# Final Fantasy III: Advent Babies



## DDRPenguin (Mar 2, 2009)

I made this for the team of people who were helping poor me trying to get Mario and Luigi RPG 3!!! to work on my DS.

I never got it to work, but nonetheless, I made this.

I got Final Fantasy III and VII, Super Mario Bros. 2, and Mario and Luigi PiT in my head when making this.

Tell me your thoughts!


----------



## B-Blue (Mar 2, 2009)

I like it, good job!


----------



## Splych (Mar 3, 2009)

Awesome picture. For some reason, I feel like they are leaning back too much like they are stretching xD


----------



## Inferior_Design (Mar 3, 2009)

Awesome!  What did you use to add color?  You've got some skillz.


----------



## DDRPenguin (Mar 3, 2009)

Splych said:
			
		

> Awesome picture. For some reason, I feel like they are leaning back too much like they are stretching xD
> 
> Lol, yeah, I kinda got more concerned about when I saw toad, he's really leaning back. Thanks!
> 
> QUOTE(Inferior_Design @ Mar 3 2009, 11:41 AM) Awesome!  What did you use to add color?  You've got some skillz.

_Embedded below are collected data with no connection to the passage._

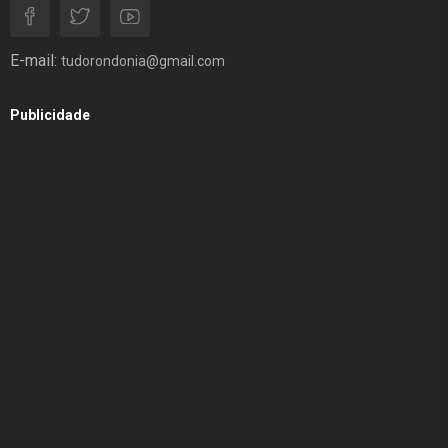
E-mail:
tudorondonia@gmail.com
Publicidade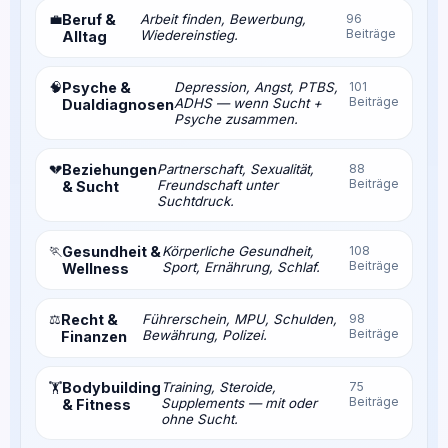
💼
Beruf &
Arbeit finden, Bewerbung,
96
Beiträge
Wiedereinstieg.
Alltag
🧠
Psyche &
Depression, Angst, PTBS,
101
Beiträge
ADHS — wenn Sucht +
Dualdiagnosen
Psyche zusammen.
💔
Beziehungen
Partnerschaft, Sexualität,
88
Beiträge
Freundschaft unter
& Sucht
Suchtdruck.
🏃
Gesundheit &
Körperliche Gesundheit,
108
Beiträge
Sport, Ernährung, Schlaf.
Wellness
⚖️
Recht &
Führerschein, MPU, Schulden,
98
Beiträge
Bewährung, Polizei.
Finanzen
Bodybuilding
Training, Steroide,
75
🏋️
Beiträge
Supplements — mit oder
& Fitness
ohne Sucht.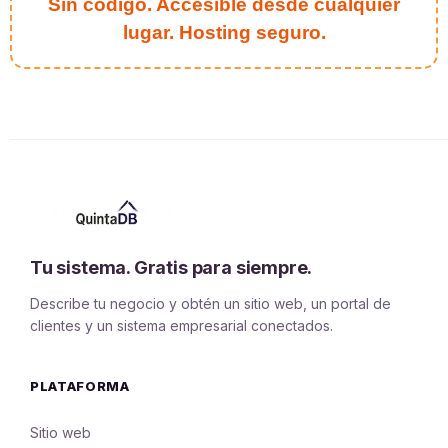
Sin código. Accesible desde cualquier
lugar. Hosting seguro.
Tu sistema. Gratis para siempre.
Describe tu negocio y obtén un sitio web, un portal de
clientes y un sistema empresarial conectados.
PLATAFORMA
Sitio web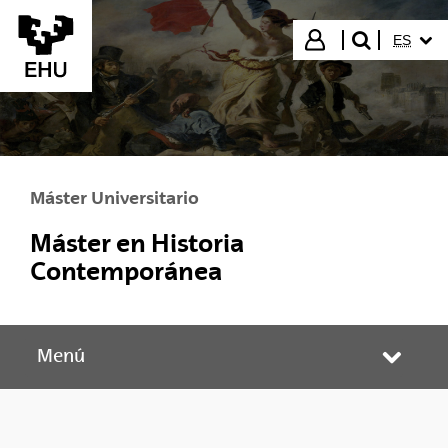
Saltar al contenido principal
IDIOMA
Iniciar sesión
ES
buscar"
Máster Universitario
Máster en Historia
Contemporánea
Menú
Abrir/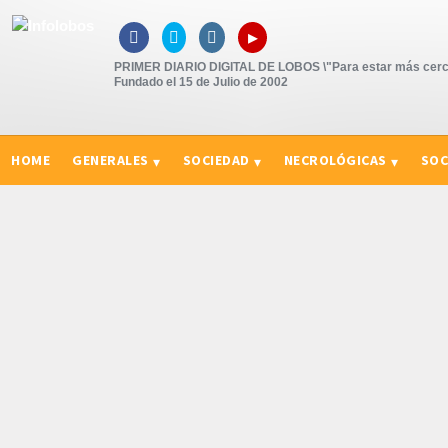
▸



PRIMER DIARIO DIGITAL DE LOBOS \"Para estar más cerc
Fundado el 15 de Julio de 2002
HOME
GENERALES
SOCIEDAD
NECROLÓGICAS
SOC
CURIOSIDADES, CONSEJOS Y NOVEDADES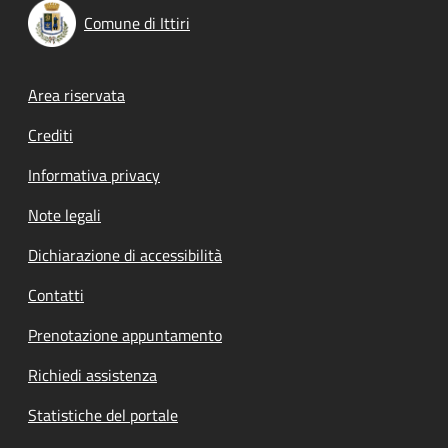
Comune di Ittiri
Footer menu
Area riservata
Crediti
Informativa privacy
Note legali
Dichiarazione di accessibilità
Contatti
Prenotazione appuntamento
Richiedi assistenza
Statistiche del portale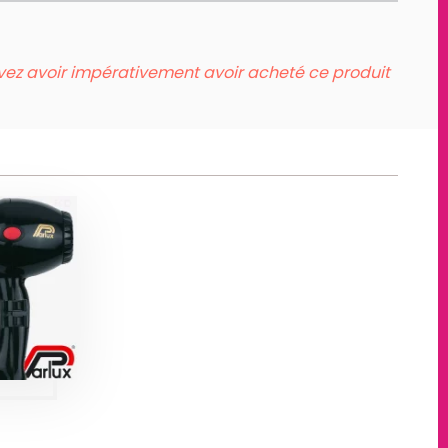
evez avoir impérativement avoir acheté ce produit
E-
UX
3200
ts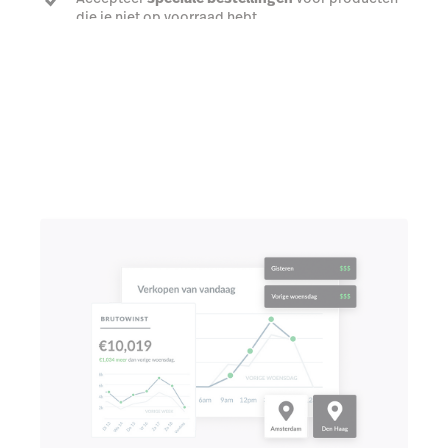
die je niet op voorraad hebt
Praat met een expert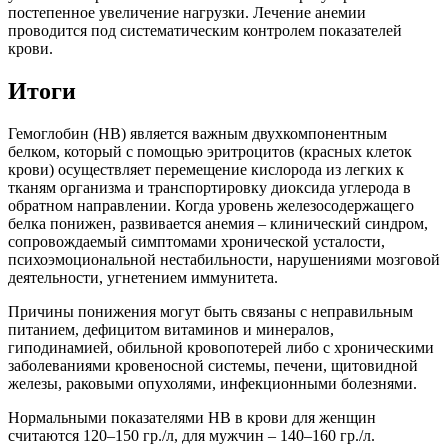
постепенное увеличение нагрузки. Лечение анемии
проводится под систематическим контролем показателей
крови.
Итоги
Гемоглобин (НВ) является важным двухкомпонентным
белком, который с помощью эритроцитов (красных клеток
крови) осуществляет перемещение кислорода из легких к
тканям организма и транспортировку диоксида углерода в
обратном направлении. Когда уровень железосодержащего
белка понижен, развивается анемия – клинический синдром,
сопровождаемый симптомами хронической усталости,
психоэмоциональной нестабильности, нарушениями мозговой
деятельности, угнетением иммунитета.
Причины понижения могут быть связаны с неправильным
питанием, дефицитом витаминов и минералов,
гиподинамией, обильной кровопотерей либо с хроническими
заболеваниями кровеносной системы, печени, щитовидной
железы, раковыми опухолями, инфекционными болезнями.
Нормальными показателями НВ в крови для женщин
считаются 120–150 гр./л, для мужчин – 140–160 гр./л.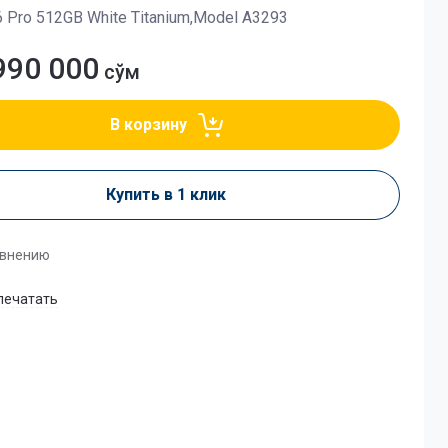
6 Pro 512GB White Titanium,Model A3293
990 000
сўм
В корзину
Купить в 1 клик
авнению
печатать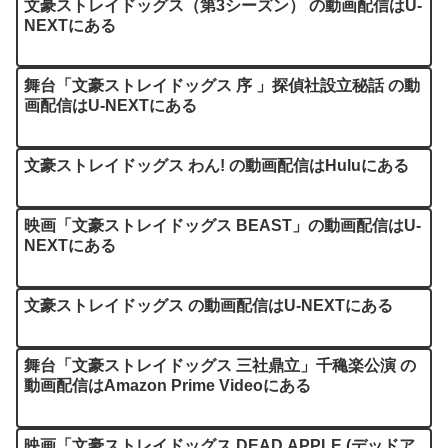
文豪ストレイドッグス（第3シーズン） の動画配信はU-
NEXTにある
舞台「文豪ストレイドッグス 序 」探偵社設立秘話 の動
画配信はU-NEXTにある
文豪ストレイドッグス わん! の動画配信はHuluにある
映画「文豪ストレイドッグス BEAST」の動画配信はU-
NEXTにある
文豪ストレイドッグス の動画配信はU-NEXTにある
舞台「文豪ストレイドッグス 三社鼎立」千穐楽公演 の
動画配信はAmazon Prime Videoにある
映画「文豪ストレイドッグス DEAD APPLE (デッドア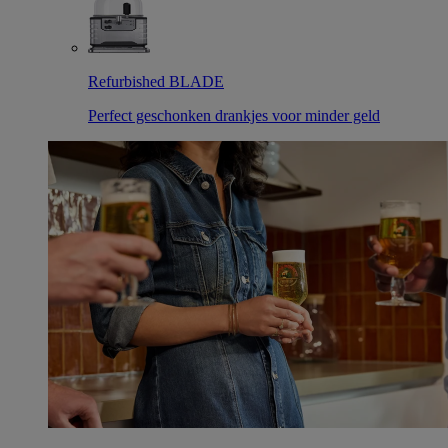
Refurbished BLADE
Perfect geschonken drankjes voor minder geld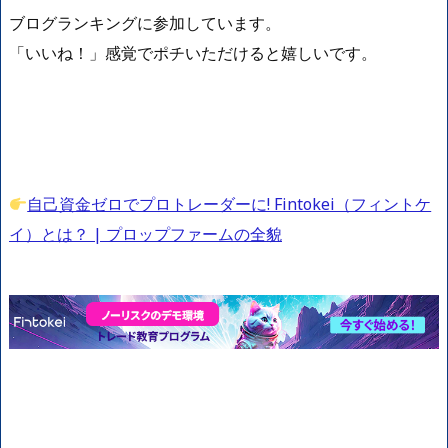
ブログランキングに参加しています。
「いいね！」感覚でポチいただけると嬉しいです。
自己資金ゼロでプロトレーダーに! Fintokei（フィントケ
イ）とは？ | プロップファームの全貌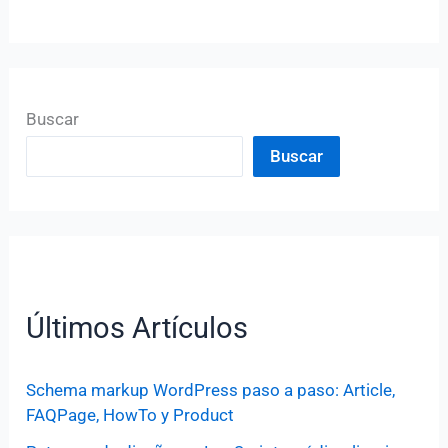
Buscar
Buscar
Últimos Artículos
Schema markup WordPress paso a paso: Article,
FAQPage, HowTo y Product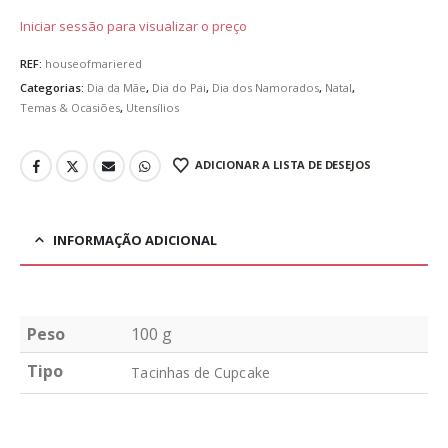
Iniciar sessão para visualizar o preço
REF:
houseofmariered
Categorias:
Dia da Mãe
,
Dia do Pai
,
Dia dos Namorados
,
Natal
,
Temas & Ocasiões
,
Utensílios
ADICIONAR A LISTA DE DESEJOS
INFORMAÇÃO ADICIONAL
Peso
100 g
Tipo
Tacinhas de Cupcake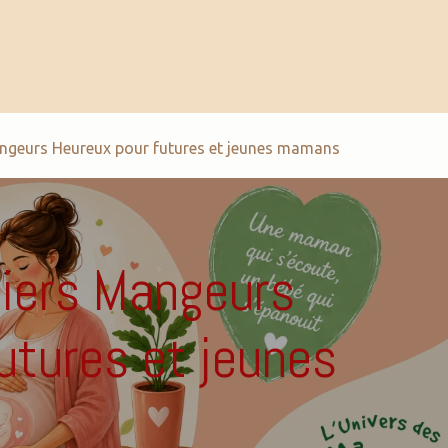
tivités
Formations
Outils pédagogiques
Mangeurs Heureux pour futures et jeunes mamans
liers Mangeurs
utures et jeunes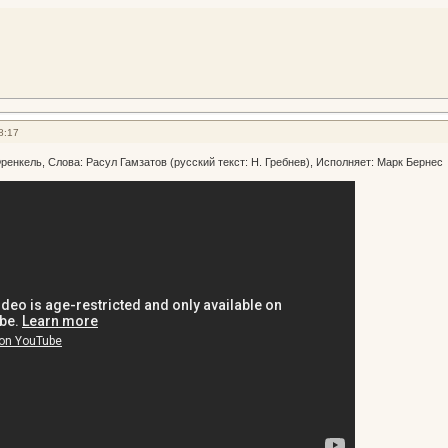
8:17
ренкель, Слова: Расул Гамзатов (русский текст: Н. Гребнев), Исполняет: Марк Бернес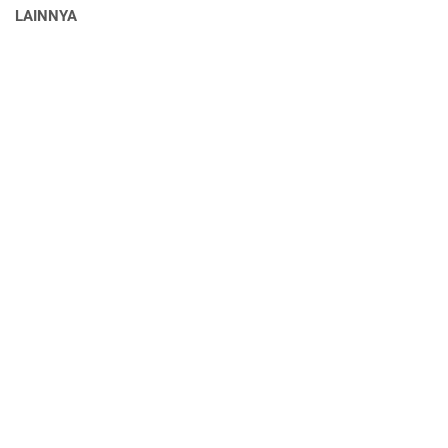
LAINNYA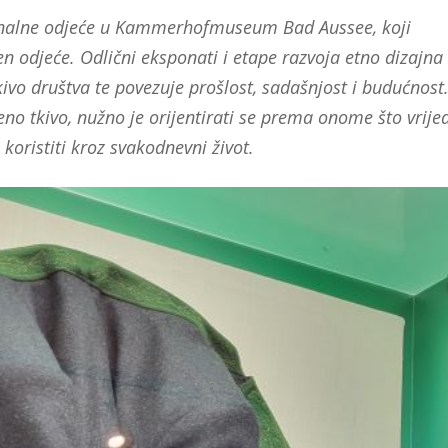
ionalne odjeće u Kammerhofmuseum Bad Aussee, koji
 odjeće. Odlični eksponati i etape razvoja etno dizajna
tkivo društva te povezuje prošlost, sadašnjost i budućnost
eno tkivo, nužno je orijentirati se prema onome što vrije
e koristiti kroz svakodnevni život.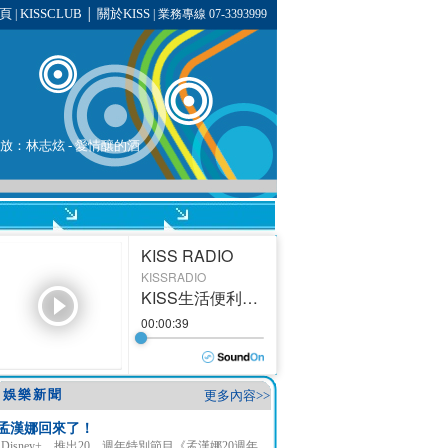
頁
KISSCLUB
關於KISS
|
│
| 業務專線 07-3393999
在播放：林志炫 - 愛情釀的酒
娛樂新聞
更多內容>>
孟漢娜回來了！
Disney+ 推出20 週年特別節目《孟漢娜20週年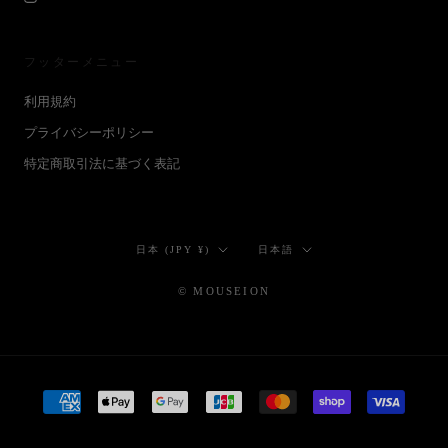
フッターメニュー
利用規約
プライバシーポリシー
特定商取引法に基づく表記
国/
言
日本 (JPY ¥)
日本語
地
語
域
© MOUSEION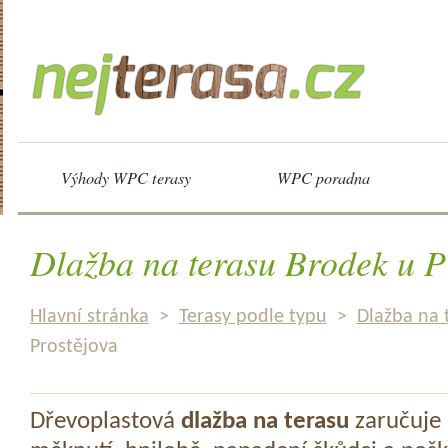
Výhody WPC terasy
WPC poradna
Dlažba na terasu Brodek u P
Hlavní stránka
>
Terasy podle typu
>
Dlažba na 
Prostějova
Dřevoplastová
dlažba na terasu
zaručuje 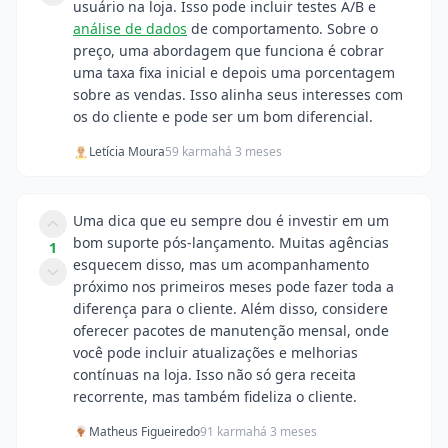
usuário na loja. Isso pode incluir testes A/B e
análise de dados
de comportamento. Sobre o
preço, uma abordagem que funciona é cobrar
uma taxa fixa inicial e depois uma porcentagem
sobre as vendas. Isso alinha seus interesses com
os do cliente e pode ser um bom diferencial.
Letícia Moura
59 karma
há 3 meses
Uma dica que eu sempre dou é investir em um
bom suporte pós-lançamento. Muitas agências
1
esquecem disso, mas um acompanhamento
próximo nos primeiros meses pode fazer toda a
diferença para o cliente. Além disso, considere
oferecer pacotes de manutenção mensal, onde
você pode incluir atualizações e melhorias
contínuas na loja. Isso não só gera receita
recorrente, mas também fideliza o cliente.
Matheus Figueiredo
91 karma
há 3 meses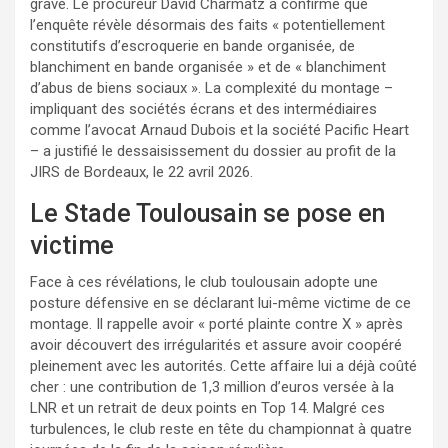
grave. Le procureur David Charmatz a confirmé que
l’enquête révèle désormais des faits « potentiellement
constitutifs d’escroquerie en bande organisée, de
blanchiment en bande organisée » et de « blanchiment
d’abus de biens sociaux ». La complexité du montage –
impliquant des sociétés écrans et des intermédiaires
comme l’avocat Arnaud Dubois et la société Pacific Heart
– a justifié le dessaisissement du dossier au profit de la
JIRS de Bordeaux, le 22 avril 2026.
Le Stade Toulousain se pose en
victime
Face à ces révélations, le club toulousain adopte une
posture défensive en se déclarant lui-même victime de ce
montage. Il rappelle avoir « porté plainte contre X » après
avoir découvert des irrégularités et assure avoir coopéré
pleinement avec les autorités. Cette affaire lui a déjà coûté
cher : une contribution de 1,3 million d’euros versée à la
LNR et un retrait de deux points en Top 14. Malgré ces
turbulences, le club reste en tête du championnat à quatre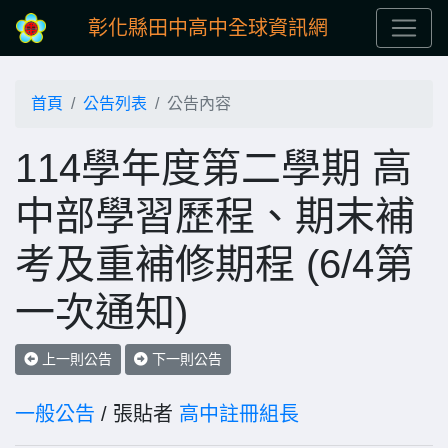
彰化縣田中高中全球資訊網
首頁
公告列表
公告內容
114學年度第二學期 高
中部學習歷程、期末補
考及重補修期程 (6/4第
一次通知)
上一則公告
下一則公告
一般公告
/ 張貼者
高中註冊組長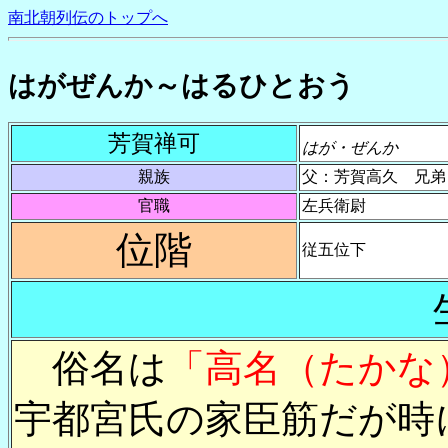
南北朝列伝のトップへ
はがぜんか～はるひとおう
芳賀禅可
はが・ぜんか
親族
父：芳賀高久 兄弟
官職
左兵衛尉
位階
従五位下
俗名は
「高名（たかな
宇都宮氏の家臣筋だが時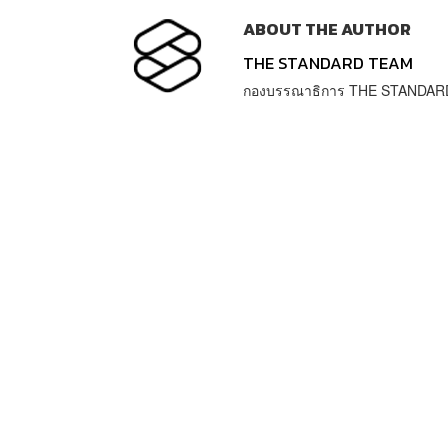
ABOUT THE AUTHOR
THE STANDARD TEAM
กองบรรณาธิการ THE STANDAR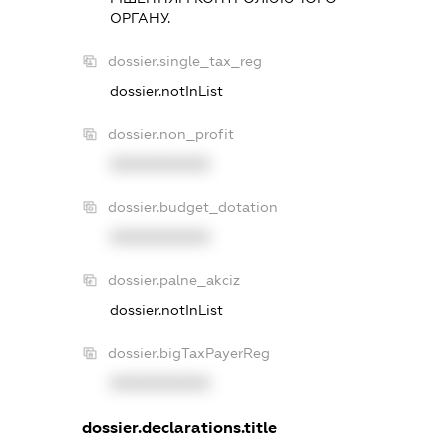
ОРГАНУ.
dossier.single_tax_reg
dossier.notInList
dossier.non_profit
XXXXXXXXXX
dossier.budget_dotation
XXXXXXXXXX
dossier.palne_akciz
dossier.notInList
dossier.bigTaxPayerReg
XXXXXXXXXX
dossier.declarations.title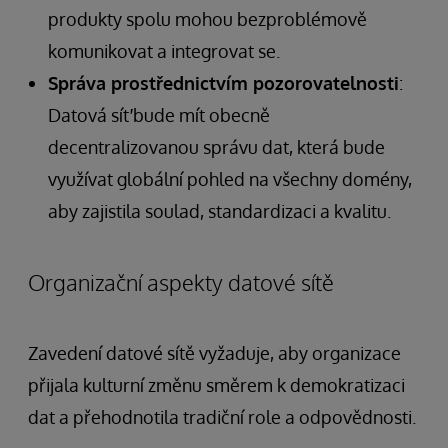
produkty spolu mohou bezproblémově
komunikovat a integrovat se.
Správa prostřednictvím pozorovatelnosti
:
Datová síť bude mít obecně
decentralizovanou správu dat, která bude
využívat globální pohled na všechny domény,
aby zajistila soulad, standardizaci a kvalitu.
Organizační aspekty datové sítě
Zavedení datové sítě vyžaduje, aby organizace
přijala kulturní změnu směrem k demokratizaci
dat a přehodnotila tradiční role a odpovědnosti.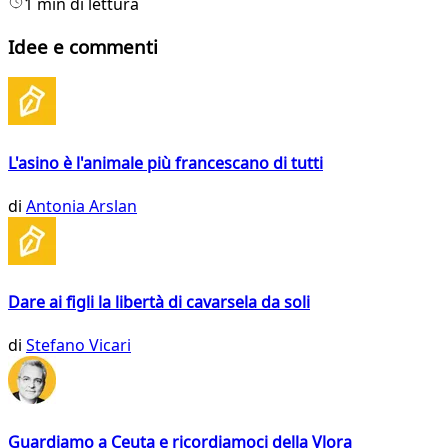
1 min di lettura
Idee e commenti
L'asino è l'animale più francescano di tutti
di
Antonia Arslan
Dare ai figli la libertà di cavarsela da soli
di
Stefano Vicari
Guardiamo a Ceuta e ricordiamoci della Vlora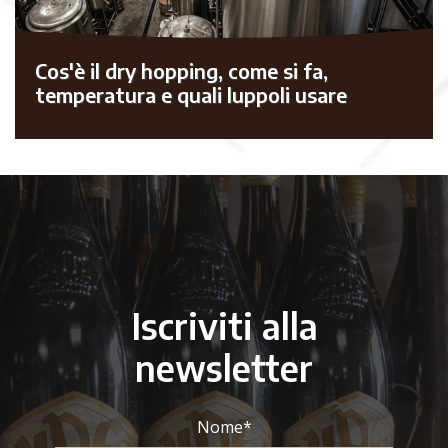
Cos'è il dry hopping, come si fa,
temperatura e quali luppoli usare
Iscriviti alla
newsletter
Nome
*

To add color, I used Adobe Photoshop CS2.

Thank you!


----------



## cocomonk22 (Mar 4, 2009)

Like you said, Toad looks to be leaning back a little too much, but other than that, it looks great!


----------



## Splych (Mar 5, 2009)

I can't wait to see future drawings by you. Also, another thing I noticed was with Luigi. He seems to lean back a little, but not as much as Toad.


----------